Hay un momento que recuerdo especialmente: al salir del museo, una mariposa revoloteó frente a mí, parándose en un busto cercano. El invierno se acercaba y era raro que estuviera allí, aunque había hecho calor hasta hacía poco. Sabía que sería de las últimas. Era grande, colorida, hermosa. Me pregunté si Bernini, Miguel Ángel o quien fuera habría incluido una en alguna de sus esculturas, posada en la espalda de sus madonnas o sus dafnes. Y entonces, de súbito, vi a Flaminia, la mujer que robó el corazón de Velázquez, aproximándose despacio al busto donde estaba la mariposa. Mis latidos comenzaron a acelerarse mientras caminaba, deteniéndose paulatinamente hasta colocar una mano en la piedra. Luego me miró. Yo parpadeé, incrédulo, pero la mujer no se esfumaba: seguía allí, con su melena recogida, elegante y delicada en sus gestos, embelesándome con aquella belleza atemporal y dejando entrever que desaparecería en cuanto la mariposa, tan efímera como ella, alzase el vuelo. Era un anhelo acotado, como mi semana en Roma o la aurora de Sevilla, como el amor entre ella y Velázquez, forjado en gustos comunes como la pintura y la literatura, pero también con caricias vespertinas y roces a las primeras luces del alba. Una pasión que el pintor no dejaría que muriese con él; tampoco con ella. Por eso la inmortalizó.

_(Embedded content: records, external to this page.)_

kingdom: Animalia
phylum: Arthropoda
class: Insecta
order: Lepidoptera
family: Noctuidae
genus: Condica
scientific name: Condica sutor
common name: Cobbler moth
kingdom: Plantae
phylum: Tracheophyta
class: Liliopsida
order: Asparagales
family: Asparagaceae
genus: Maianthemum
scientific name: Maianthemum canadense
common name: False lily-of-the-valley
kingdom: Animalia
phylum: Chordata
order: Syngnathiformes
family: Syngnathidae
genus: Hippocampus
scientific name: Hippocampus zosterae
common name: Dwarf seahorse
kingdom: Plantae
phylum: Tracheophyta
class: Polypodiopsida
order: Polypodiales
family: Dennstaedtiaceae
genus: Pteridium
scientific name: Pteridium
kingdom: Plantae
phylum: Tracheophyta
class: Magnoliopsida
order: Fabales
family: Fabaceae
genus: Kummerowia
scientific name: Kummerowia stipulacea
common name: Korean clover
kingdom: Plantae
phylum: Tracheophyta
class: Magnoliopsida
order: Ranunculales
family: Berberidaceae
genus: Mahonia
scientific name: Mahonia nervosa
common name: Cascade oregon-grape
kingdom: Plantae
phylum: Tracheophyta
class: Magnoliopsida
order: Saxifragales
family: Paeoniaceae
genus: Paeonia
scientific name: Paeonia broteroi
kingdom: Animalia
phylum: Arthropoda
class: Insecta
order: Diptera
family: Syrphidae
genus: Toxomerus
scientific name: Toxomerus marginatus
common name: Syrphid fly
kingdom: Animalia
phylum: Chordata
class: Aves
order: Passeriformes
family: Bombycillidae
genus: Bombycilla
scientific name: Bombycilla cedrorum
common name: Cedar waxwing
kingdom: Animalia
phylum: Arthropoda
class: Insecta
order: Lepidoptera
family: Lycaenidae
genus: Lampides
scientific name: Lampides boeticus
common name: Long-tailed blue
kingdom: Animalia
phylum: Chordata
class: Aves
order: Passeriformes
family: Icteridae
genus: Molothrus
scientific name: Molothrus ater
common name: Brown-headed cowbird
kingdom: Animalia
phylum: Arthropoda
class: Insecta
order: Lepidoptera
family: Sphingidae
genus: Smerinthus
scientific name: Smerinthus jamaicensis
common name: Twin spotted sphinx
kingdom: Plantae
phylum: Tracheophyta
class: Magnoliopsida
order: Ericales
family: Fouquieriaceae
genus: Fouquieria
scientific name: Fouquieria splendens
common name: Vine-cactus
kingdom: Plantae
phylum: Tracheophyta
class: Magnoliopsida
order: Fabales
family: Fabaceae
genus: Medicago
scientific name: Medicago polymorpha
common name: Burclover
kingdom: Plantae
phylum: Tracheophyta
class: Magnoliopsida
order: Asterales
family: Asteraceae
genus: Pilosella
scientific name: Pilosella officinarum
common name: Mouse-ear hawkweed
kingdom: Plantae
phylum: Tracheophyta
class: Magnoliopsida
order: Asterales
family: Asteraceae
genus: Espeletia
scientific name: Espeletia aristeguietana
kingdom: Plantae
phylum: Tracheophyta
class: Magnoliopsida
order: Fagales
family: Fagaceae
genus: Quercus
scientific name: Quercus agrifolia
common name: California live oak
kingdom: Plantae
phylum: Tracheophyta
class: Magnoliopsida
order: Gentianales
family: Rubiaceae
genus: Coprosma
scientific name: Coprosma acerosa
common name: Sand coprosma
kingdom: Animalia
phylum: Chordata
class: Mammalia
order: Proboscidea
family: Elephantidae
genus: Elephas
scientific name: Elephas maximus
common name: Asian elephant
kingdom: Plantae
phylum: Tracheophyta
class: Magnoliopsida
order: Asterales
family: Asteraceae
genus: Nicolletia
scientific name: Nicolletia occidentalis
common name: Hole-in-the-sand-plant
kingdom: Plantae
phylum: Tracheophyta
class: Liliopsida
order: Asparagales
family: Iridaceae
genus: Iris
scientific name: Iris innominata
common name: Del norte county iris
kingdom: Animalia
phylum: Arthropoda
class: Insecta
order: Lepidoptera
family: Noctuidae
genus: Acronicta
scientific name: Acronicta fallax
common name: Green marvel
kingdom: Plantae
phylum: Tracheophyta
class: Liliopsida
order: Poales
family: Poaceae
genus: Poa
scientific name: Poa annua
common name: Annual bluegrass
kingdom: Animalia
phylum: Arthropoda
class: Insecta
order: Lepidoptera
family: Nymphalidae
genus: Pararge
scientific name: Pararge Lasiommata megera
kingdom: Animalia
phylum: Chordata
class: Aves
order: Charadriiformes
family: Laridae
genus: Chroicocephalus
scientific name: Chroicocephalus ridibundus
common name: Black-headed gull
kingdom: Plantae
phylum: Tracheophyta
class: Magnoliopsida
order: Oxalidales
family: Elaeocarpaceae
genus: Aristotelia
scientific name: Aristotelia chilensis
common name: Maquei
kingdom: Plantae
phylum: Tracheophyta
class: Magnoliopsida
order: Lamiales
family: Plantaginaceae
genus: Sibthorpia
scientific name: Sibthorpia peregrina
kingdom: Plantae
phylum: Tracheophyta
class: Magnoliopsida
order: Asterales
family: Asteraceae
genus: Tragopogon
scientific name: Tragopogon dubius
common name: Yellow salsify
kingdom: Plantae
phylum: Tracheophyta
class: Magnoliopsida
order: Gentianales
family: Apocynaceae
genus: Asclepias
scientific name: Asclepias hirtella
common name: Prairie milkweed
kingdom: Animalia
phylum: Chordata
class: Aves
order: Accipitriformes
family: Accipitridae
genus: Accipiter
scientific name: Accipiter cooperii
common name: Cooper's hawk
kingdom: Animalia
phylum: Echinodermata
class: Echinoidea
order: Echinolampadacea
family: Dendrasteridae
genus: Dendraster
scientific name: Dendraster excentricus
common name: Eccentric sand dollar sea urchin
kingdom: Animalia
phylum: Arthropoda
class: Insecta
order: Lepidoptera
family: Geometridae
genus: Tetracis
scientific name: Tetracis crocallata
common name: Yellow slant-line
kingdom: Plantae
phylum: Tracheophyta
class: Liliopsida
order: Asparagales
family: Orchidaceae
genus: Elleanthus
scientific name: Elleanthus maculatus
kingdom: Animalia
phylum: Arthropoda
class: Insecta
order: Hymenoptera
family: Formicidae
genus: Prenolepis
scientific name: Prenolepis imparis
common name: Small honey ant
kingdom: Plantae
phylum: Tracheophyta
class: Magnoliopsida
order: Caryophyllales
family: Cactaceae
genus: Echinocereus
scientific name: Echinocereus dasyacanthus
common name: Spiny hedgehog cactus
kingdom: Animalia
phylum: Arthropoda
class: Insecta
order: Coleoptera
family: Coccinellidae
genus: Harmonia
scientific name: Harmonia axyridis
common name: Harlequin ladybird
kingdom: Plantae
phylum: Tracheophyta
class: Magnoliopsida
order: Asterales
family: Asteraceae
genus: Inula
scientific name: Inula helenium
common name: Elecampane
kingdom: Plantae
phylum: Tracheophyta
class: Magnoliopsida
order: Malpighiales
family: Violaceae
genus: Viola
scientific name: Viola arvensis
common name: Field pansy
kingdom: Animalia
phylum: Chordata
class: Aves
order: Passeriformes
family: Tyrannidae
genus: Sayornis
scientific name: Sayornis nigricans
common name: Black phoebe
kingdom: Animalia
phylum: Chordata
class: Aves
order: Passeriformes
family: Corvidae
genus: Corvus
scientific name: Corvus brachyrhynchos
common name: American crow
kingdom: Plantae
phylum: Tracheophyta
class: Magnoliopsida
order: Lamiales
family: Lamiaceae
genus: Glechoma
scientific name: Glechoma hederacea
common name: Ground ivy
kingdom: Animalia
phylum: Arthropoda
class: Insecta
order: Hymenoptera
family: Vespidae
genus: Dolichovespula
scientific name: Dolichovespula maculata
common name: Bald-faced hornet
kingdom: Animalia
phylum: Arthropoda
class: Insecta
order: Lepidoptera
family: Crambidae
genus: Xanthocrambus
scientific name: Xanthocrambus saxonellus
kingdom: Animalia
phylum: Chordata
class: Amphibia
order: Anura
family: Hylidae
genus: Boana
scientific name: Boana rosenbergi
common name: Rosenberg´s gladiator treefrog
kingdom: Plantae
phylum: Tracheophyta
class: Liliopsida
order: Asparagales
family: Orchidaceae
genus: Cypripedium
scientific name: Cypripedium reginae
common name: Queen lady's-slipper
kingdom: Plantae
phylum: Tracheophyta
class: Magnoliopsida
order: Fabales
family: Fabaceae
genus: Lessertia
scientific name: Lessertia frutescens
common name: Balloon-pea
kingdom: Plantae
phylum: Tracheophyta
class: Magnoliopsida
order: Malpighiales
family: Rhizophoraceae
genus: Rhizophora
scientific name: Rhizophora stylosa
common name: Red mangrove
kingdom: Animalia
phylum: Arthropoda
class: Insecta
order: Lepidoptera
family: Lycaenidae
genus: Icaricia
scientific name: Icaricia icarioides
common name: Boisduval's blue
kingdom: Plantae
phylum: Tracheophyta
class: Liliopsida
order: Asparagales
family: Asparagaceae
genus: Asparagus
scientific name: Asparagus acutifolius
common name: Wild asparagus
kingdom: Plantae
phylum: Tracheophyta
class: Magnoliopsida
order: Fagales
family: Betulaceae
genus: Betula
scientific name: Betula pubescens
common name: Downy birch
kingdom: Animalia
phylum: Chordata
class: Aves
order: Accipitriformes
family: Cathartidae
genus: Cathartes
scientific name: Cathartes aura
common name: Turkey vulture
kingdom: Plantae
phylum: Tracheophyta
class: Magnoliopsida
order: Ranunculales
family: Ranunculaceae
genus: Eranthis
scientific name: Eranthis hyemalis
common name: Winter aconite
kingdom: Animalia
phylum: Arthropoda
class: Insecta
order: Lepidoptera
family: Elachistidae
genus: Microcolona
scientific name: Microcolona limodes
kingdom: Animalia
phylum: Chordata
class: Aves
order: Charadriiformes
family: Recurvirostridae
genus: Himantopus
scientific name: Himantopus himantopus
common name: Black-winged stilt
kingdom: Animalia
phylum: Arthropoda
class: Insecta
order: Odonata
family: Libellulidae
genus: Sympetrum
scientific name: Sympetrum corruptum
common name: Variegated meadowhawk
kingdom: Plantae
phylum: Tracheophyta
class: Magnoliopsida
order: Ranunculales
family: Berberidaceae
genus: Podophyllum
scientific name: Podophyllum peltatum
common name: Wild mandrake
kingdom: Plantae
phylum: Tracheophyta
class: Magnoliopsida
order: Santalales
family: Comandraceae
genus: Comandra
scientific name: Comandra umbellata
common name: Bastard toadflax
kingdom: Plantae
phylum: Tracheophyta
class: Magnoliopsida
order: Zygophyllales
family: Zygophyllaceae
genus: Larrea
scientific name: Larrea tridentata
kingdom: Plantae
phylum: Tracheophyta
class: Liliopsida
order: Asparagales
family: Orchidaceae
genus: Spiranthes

Sentí entonces que disfrutar del vuelo de aquella mariposa, pese a intuir que en algún momento habría de terminar, fue una de esas cosas que hacen que la vida merezca la pena. Algo a lo que, de la manera que sea, poder volver, y despertar así todo lo que yace dormido, pues esa indolencia, pese a evitarnos el desgarro y el dolor del sueño que empieza y acaba, nos apaga lentamente hasta hacernos caer en la sombra.